### TASK
Leave the pictures aside and give back every entry below word for word.

### SOURCE DATA

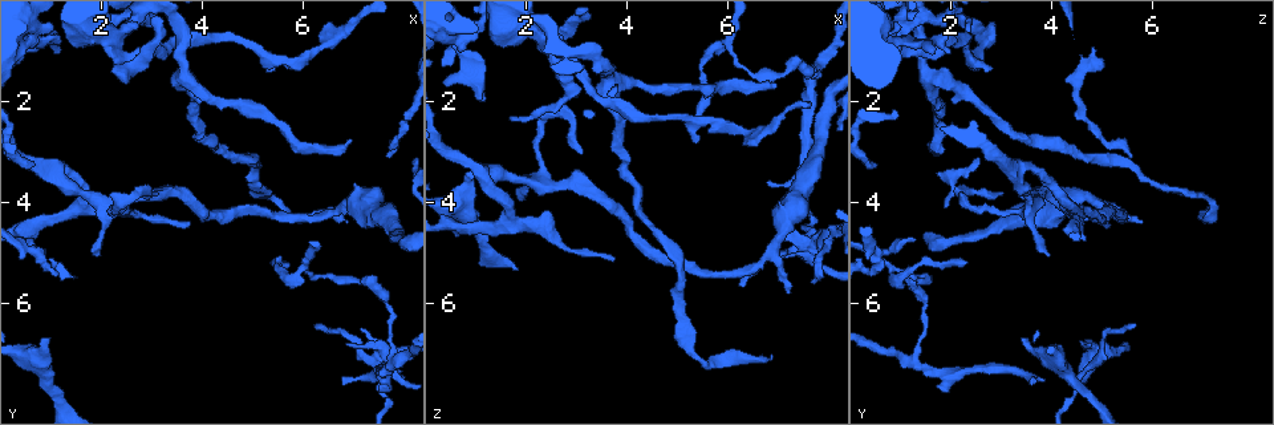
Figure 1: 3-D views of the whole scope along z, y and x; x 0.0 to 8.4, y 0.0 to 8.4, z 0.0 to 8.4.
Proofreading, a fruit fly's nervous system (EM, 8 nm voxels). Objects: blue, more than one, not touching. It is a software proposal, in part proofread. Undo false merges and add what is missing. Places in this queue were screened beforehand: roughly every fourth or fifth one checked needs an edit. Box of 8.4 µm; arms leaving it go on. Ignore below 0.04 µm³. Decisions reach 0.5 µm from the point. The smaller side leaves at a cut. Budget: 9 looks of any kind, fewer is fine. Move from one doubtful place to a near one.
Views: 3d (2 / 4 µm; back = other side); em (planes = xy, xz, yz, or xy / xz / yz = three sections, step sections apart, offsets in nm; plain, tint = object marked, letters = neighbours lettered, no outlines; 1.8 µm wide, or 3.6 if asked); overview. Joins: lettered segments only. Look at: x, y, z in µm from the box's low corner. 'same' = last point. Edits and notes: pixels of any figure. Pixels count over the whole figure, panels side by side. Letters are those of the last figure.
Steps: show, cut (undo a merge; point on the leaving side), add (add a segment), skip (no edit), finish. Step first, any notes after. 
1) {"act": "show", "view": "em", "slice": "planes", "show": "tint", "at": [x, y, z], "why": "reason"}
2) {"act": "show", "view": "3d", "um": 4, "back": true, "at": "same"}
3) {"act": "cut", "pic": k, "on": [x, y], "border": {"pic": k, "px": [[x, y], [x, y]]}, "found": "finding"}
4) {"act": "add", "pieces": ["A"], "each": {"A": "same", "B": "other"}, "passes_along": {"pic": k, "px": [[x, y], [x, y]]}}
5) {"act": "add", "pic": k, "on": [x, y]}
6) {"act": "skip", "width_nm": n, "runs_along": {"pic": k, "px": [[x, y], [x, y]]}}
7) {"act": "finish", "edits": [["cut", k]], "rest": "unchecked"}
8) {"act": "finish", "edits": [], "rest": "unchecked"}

### ANSWER SECTION
Figure 1: 3-D views of the whole scope along z, y and x; x 0.0 to 8.4, y 0.0 to 8.4, z 0.0 to 8.4.
Proofreading, a fruit fly's nervous system (EM, 8 nm voxels). Objects: blue, more than one, not touching. It is a software proposal, in part proofread. Undo false merges and add what is missing. Places in this queue were screened beforehand: roughly every fourth or fifth one checked needs an edit. Box of 8.4 µm; arms leaving it go on. Ignore below 0.04 µm³. Decisions reach 0.5 µm from the point. The smaller side leaves at a cut. Budget: 9 looks of any kind, fewer is fine. Move from one doubtful place to a near one.
Views: 3d (2 / 4 µm; back = other side); em (planes = xy, xz, yz, or xy / xz / yz = three sections, step sections apart, offsets in nm; plain, tint = object marked, letters = neighbours lettered, no outlines; 1.8 µm wide, or 3.6 if asked); overview. Joins: lettered segments only. Look at: x, y, z in µm from the box's low corner. 'same' = last point. Edits and notes: pixels of any figure. Pixels count over the whole figure, panels side by side. Letters are those of the last figure.
Steps: show, cut (undo a merge; point on the leaving side), add (add a segment), skip (no edit), finish. Step first, any notes after. 
1) {"act": "show", "view": "em", "slice": "planes", "show": "tint", "at": [x, y, z], "why": "reason"}
2) {"act": "show", "view": "3d", "um": 4, "back": true, "at": "same"}
3) {"act": "cut", "pic": k, "on": [x, y], "border": {"pic": k, "px": [[x, y], [x, y]]}, "found": "finding"}
4) {"act": "add", "pieces": ["A"], "each": {"A": "same", "B": "other"}, "passes_along": {"pic": k, "px": [[x, y], [x, y]]}}
5) {"act": "add", "pic": k, "on": [x, y]}
6) {"act": "skip", "width_nm": n, "runs_along": {"pic": k, "px": [[x, y], [x, y]]}}
7) {"act": "finish", "edits": [["cut", k]], "rest": "unchecked"}
8) {"act": "finish", "edits": [], "rest": "unchecked"}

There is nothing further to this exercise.